Subsequent sections detail experimental protocols extensively validating Un-Mix. The improvements in evaluation metrics across diverse datasets and unsupervised models substantiate the approach’s robustness. Notably, Un-Mix delivers compelling improvements within linear classification evaluations and downstream object detection tasks, as demonstrated on PASVAL VOC and COCO benchmarks.

In practice, Un-Mix’s conceptual simplicity, composability with existing frameworks, and marginal computational overhead render it an attractive choice for advancing the field of unsupervised learning. Beyond practical implications, theoretical grounding is offered through the lens of Mutual Information Theory, reinforcing the strategy’s increased dataset relationships and representation refinement.

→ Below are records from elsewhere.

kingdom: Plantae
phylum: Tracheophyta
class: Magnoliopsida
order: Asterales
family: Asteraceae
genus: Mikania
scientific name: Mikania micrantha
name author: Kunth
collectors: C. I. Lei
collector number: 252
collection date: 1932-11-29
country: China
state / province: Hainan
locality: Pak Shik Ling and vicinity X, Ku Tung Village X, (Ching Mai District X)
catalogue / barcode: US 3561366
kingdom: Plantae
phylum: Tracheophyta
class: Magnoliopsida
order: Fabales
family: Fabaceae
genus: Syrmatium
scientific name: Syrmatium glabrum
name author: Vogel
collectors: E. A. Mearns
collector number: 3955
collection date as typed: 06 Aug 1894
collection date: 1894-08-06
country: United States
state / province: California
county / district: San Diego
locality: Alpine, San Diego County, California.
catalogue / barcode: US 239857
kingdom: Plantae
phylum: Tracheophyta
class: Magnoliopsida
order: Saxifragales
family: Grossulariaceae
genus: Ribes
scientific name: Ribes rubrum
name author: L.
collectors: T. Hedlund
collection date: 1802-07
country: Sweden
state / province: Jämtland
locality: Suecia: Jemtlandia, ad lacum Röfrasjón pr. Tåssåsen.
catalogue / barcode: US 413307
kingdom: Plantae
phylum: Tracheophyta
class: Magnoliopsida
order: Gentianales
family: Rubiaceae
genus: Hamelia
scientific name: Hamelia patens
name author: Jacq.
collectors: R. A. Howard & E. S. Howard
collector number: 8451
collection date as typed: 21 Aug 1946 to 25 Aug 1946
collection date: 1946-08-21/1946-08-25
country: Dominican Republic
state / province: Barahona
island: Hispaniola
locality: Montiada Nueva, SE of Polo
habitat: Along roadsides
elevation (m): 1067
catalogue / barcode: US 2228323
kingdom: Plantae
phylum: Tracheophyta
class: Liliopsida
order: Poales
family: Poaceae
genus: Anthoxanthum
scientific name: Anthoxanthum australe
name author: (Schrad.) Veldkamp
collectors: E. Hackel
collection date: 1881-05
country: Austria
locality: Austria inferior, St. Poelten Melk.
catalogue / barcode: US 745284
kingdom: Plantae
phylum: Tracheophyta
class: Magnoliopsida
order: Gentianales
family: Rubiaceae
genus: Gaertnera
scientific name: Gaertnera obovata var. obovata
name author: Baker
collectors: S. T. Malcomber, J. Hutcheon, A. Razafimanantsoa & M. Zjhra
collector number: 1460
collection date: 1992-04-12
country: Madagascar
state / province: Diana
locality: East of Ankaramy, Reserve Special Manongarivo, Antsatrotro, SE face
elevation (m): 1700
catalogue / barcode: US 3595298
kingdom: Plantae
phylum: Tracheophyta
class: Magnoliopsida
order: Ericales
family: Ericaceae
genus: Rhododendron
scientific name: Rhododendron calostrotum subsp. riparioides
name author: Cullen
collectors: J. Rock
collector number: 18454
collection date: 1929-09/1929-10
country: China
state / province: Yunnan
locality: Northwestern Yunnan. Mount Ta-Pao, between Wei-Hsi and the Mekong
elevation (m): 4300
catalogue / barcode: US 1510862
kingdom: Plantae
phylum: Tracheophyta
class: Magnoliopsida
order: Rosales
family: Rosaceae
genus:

The presentation of the Un-Mix methodology in this paper holds significant implications for future research endeavors. By embedding transformation within both input data and label characterization, this line of inquiry suggests new directions for interrogating and enhancing model calibration, robustness, and generalizability, especially pertinent as models scale to accommodate more complex variances inherent in real-world data.

In conclusion, the "Un-Mix" paper advances unsupervised representation learning by acting on the constructs of image mixtures and label manipulation. This paves the way for improved fidelity in learned neural representations across a variety of unsupervised paradigms, warranting further exploration and integration within broader AI model architectures.